Maybe the moral person did not steal, but did he covet? Stealing and covetousness are listed together in Mark 7:22.

It is not likely that the moral man committed murder, but did he hate? The Bible says if you hate your brother you are guilty of murder. The Apostle John wrote, “Whosoever hateth his brother is a murderer” (1 John 3:15).

No one dares judge another while he is doing the same thing because he is then condemned by his own judgement. Illustration: Rev. Jesse Jackson did not condemn President Bill Clinton’s adultery.

Here is how J. B. Phillips translates this verse: “Now if you feel inclined to set yourself up as a judge of those who sin, let me assure you, whoever you are, that you are in no position to do so. For at whatever point you condemn others you automatically condemn yourself, since you, the judge, commit the same sins.”

Those who judge others while doing the same thing are hypocrites. [Read Matthew 7:1-5.]

The word “hypocrite” comes from a word which means “to act a part as on a stage.” The hypocrite is an actor. He puts on a show to look good in the eyes of others.

The story is told of a man who was on his way to attend a costume ball one Sunday evening. He was wearing a red suit with a tail and a skintight mask with horns. He looked like Satan, or rather the false but widely accepted picture of the devil. As he hurried along, he was caught in a sudden rainstorm, so he sought shelter is a church where the service was just ending. When he ran into the building, he shocked the members, who thought he was the real thing. A flash of lightning and a clap of thunder added to the illusion. The congregation panicked and rushed for the rear exits. The intruder thought the church had been struck with lightning and was on fire, so he raced after them. Everyone got out except one elderly lady. Turning in fear, she stretched out her hands and pleaded for mercy, “Oh devil, please don’t hurt me. I know I’ve been a member of this church for 30 years, but I’ve really been on your side all the time!”
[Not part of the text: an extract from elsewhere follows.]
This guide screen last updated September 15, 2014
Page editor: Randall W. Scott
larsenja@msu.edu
We are given several examples of hypocrites in the Bible. Let’s consider three.

1. The prodigal son’s older brother: the moral hypocrite.
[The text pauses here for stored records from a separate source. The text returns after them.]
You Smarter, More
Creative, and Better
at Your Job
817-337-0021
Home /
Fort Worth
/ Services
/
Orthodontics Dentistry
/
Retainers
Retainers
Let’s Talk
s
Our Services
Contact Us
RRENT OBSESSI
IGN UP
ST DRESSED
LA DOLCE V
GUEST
If ever there was a pious fraud, it was he. If ever a hypocrite betrayed himself, it was he. He was so angry that the repentant younger brother had been received back fully forgiven that he refused to have any part in the celebrations. When the father came out to urge him to participate, the older brother made a speech simply oozing with self-righteousness. “Lo,” he cried, “these many years do I serve thee, neither transgressed I at any time thy commandment: and yet thou never gavest me a kid, that I might make merry with my friends: but as soon as this thy son was come, which hath devoured thy living with harlots, thou hast killed for him the fatted calf” (Luke 15:29-30).

Notice the “I,” the “me,” and the “my” in that speech. Notice also how he refused to be identified as the prodigal’s brother—“this thy son,” he said. Notice too how he had the far country in his own deceitful, hypocritical heart all the time. He wanted to make merry too! He wanted to live it up and sow his wild oats! The only difference between the two sons was that the younger had more courage and was no hypocrite. The younger son was guilty of sins of the flesh, but the older brother, with his pride, stubbornness, bitterness, and hypocrisy, was guilty of sins of the spirit. He was just as much a rebel against his father as the younger brother, and much harder to win. The indictment, “Thou doest the same things,” can be written in large letters across his outwardly blameless and respectable life.